This web browser uses an HTML/CSS renderer I wrote from scratch, drawing to a JavaFX canvas. The first step in the process to render a page is making the HTTP request in an independent thread for the root HTML file. Once this is loaded, it is parsed into a tree structure of the HTML tags. From this structure, a more formal DOM can be assembled. While the DOM is being created, any external resources, such as image references, can start being fetched and processed as well. The next step is to generate the render tree, which contains information used to draw each node. The most interesting part of the render tree is that changing one element has recursive impacts throughout the tree. If a child node grows larger, the parent must grow to fit that size. But if the parent’s size is fixed, say by a CSS rule, then the child must know to make line breaks, overflows, or whatever is specified to fit that constraint. This relationship is handled by a couple of recursive functions that propagate information either upwards or downwards through the tree to make sure the rendering is true to the HTML. At the final step, each node is drawn to the canvas and the webpage is visible. This browser does not include a JavaScript interpreter, so unfortunately many modern webpages are not visible with it. I have, however, added some bookmarks to HTML-only sites that render pretty accurately.
This Jupyter Notebook steps through the process of decoding a JPEG image file. After learning to understand these files byte by byte, its clear that a very high level of engineering and foresight was needed to achieve the stability and efficiency that allows for millions of pixels created by a variety of cameras and applications to be packed into small, uniform files. However, much of the available official documentation for this process is either extremely brief or lacking real world examples; when it comes to procedures like ZRL encoding or Huffman table parsing, it takes more than a few sentences to get all of the details necessary to implement them. As such, I’ve created this repository using simple to understand functions written in Python with custom diagrams for all of the tricky sections. Hopefully this will be useful to anyone looking for an example of how the bytes are parsed in JPEG decoders.
This application provides creates a clean, minimal interface to use through flash cards that have a variable number of sides. I use them in particular for studying Chinese, which allows, for instance, having English, pinyin, characters, and parts of speech for any given word all on the same card. The visual for this is a cube, which I have animated to flip and spin to show the selected side of the cube while blurring the other sides. The webpage is hosted with AWS and using a Lambda function to store user data and accounts in DynamoDB tables.
This website provides a simple means to budget and track finances. The web application uses an API served by an AWS Lambda function. This allows the front end to interface with several Dynamo DB tables that store users’ financial records and encrypted login information. Through making API requests, the application does not require a traditional server to be utilized and is fully interactive even though it is statically hosted. In this case, I use a public S3 bucket to hold the HTML and JavaScript files. For low traffic websites with minimal connectivity requirements, this serverless design is low cost and efficient as compared to a typical cloud-based server.

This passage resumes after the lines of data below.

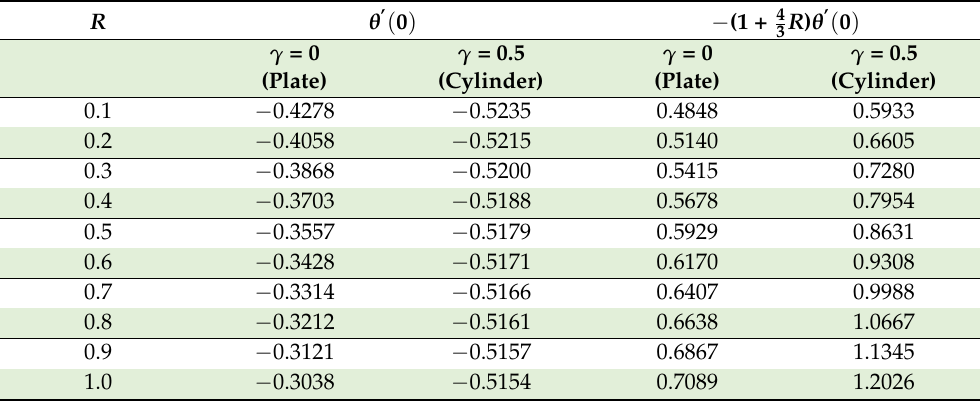
Table 5. Effect of R on Nusselt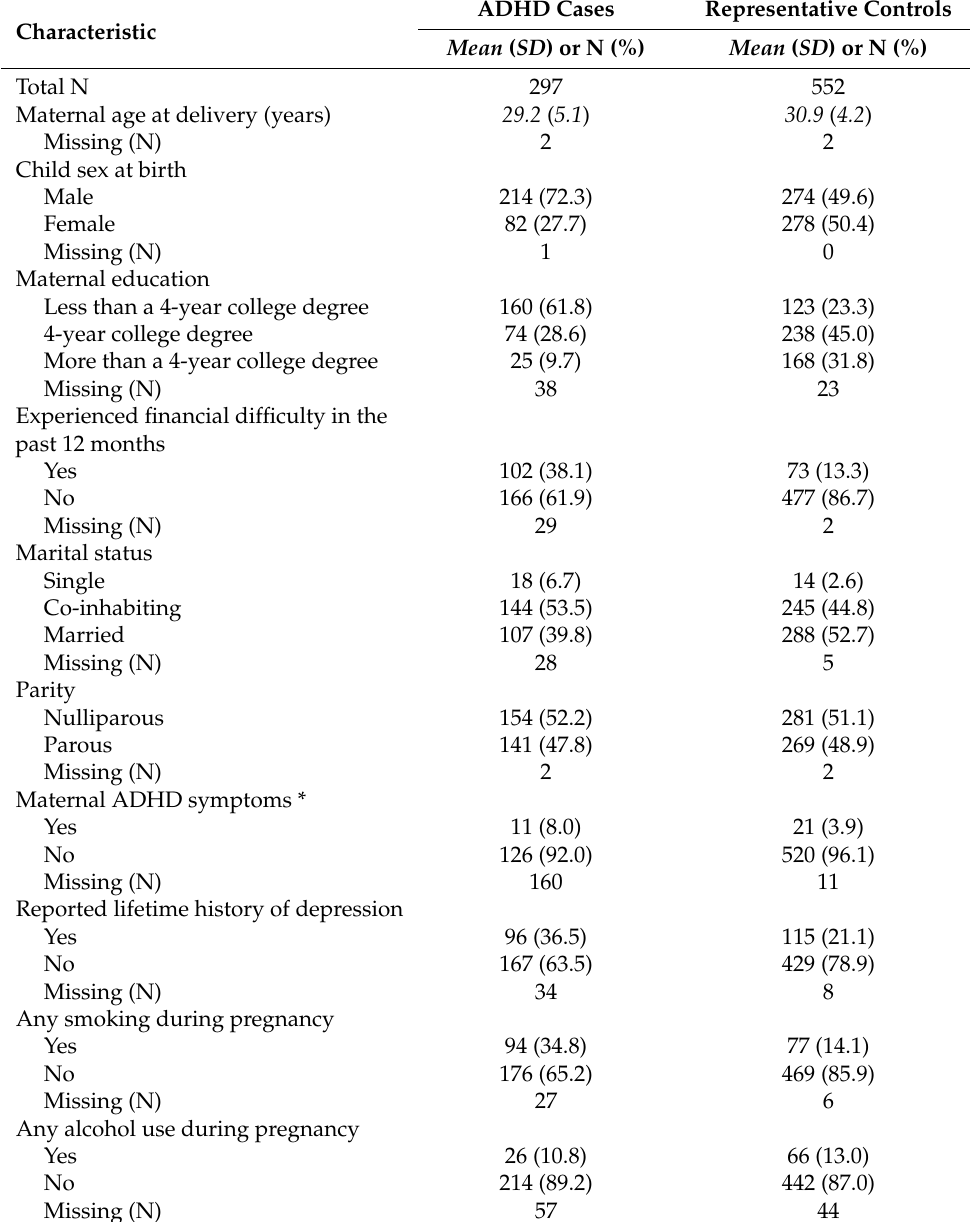
Table 1. Characteristics of a nested case-control study of attention-deficit/hyperactivity disorder (ADHD) in the Norwegian Mother, Father, and Child Cohort Study, birth years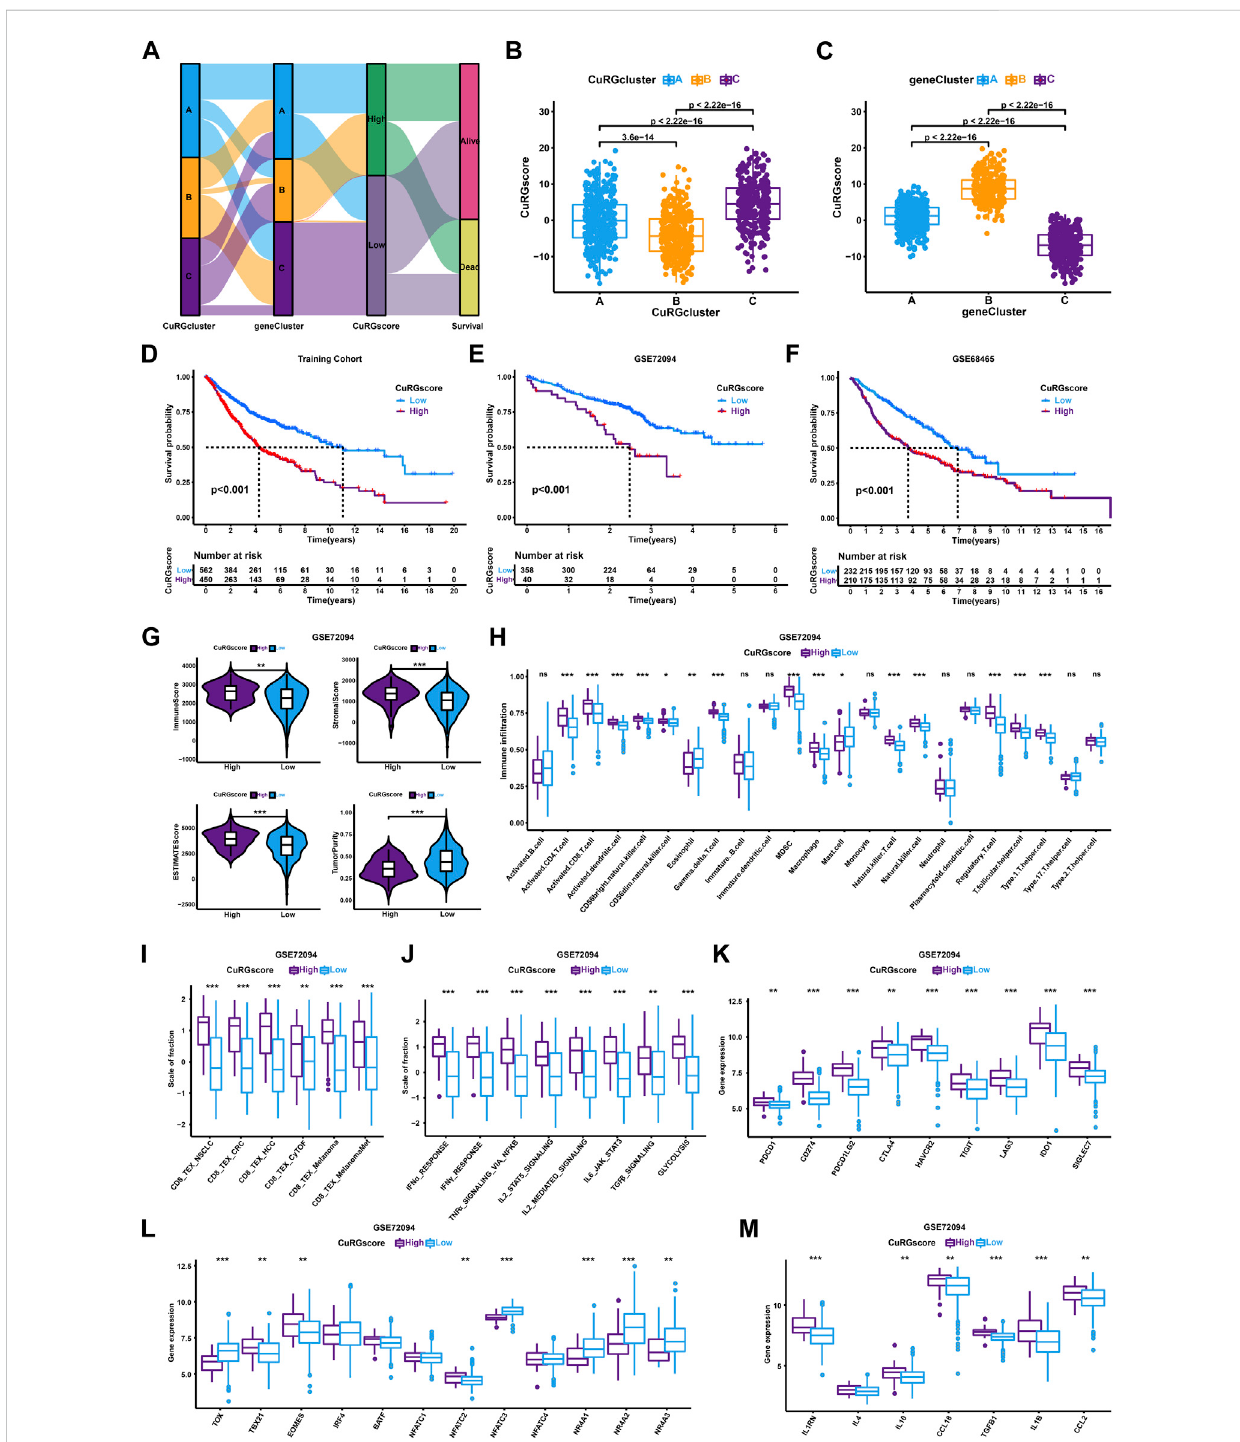
FIGURE 4 TEX and TIME Characterisation of the CuRGscore in training and external validation cohorts. (A) Alluvial diagram showing the relation of patients in CuRGcluster, geneCluster, CuRGscore, and survival status. (B, C) Differences of CuRGscore among three CuRGclusters (B) and geneClusters (C) in the training cohort (GSE30219, GSE31210, GSE37745, GSE50081, TCGA-LUAD; Kruskal – Wallis test). (D – F) Survival analyses for the high- and low- CuRGscore groups in the training cohort (D) and two independent external cohorts, GSE72094 (E) and GSE68465 (F) . (G) Immune, stromal, ESTIMATE, and tumor purity scores in high- and low-CuRGscore groups. (H) The abundance of each TME in fi ltrating cells in high- and low-CuRGscore groups. (I – M) GSVA enrichment analysis in high- and low-CuRGscore groups with TEX-related signatures (I) , signaling pathways (J) , checkpoint genes (K) , transcription factors (L) , and in fl ammatory factors (M) . The line in the box represents the median value, and the asterisk represents the p -value. * p < 0.05; ** p < 0.01; *** p <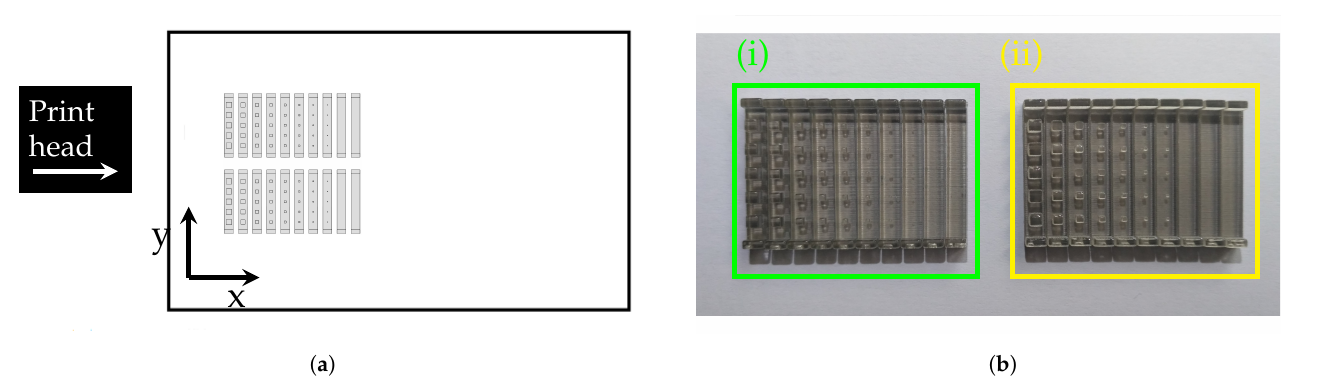
Figure 3. Polyjet tray showing the STs’ positing; ( a ) (Ph) Polyjet build orientation (i.e., printhead movement direction); ( b ) STs after support removal with highlight selection considered for analysis; ( i , ii ) specimens produced without and with support material, respectively.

3D graphics algorithms have reached a point where they can be implemented in pretty much every platform efficiently, but there was once a time where vertex buffers and pixel shaders just weren’t in the memory budget of the average computer. In these times, developers created some very clever methods of simulating 3D scenes and objects without actually calculating the distances normally necessary for such a visual. This small Java file implements one such method, 2D ray casting, to simulate a FPS view walking in a 3D maze. The entire file is around 160 lines with no 3D model, and I think gives an awesome effect for so little cost.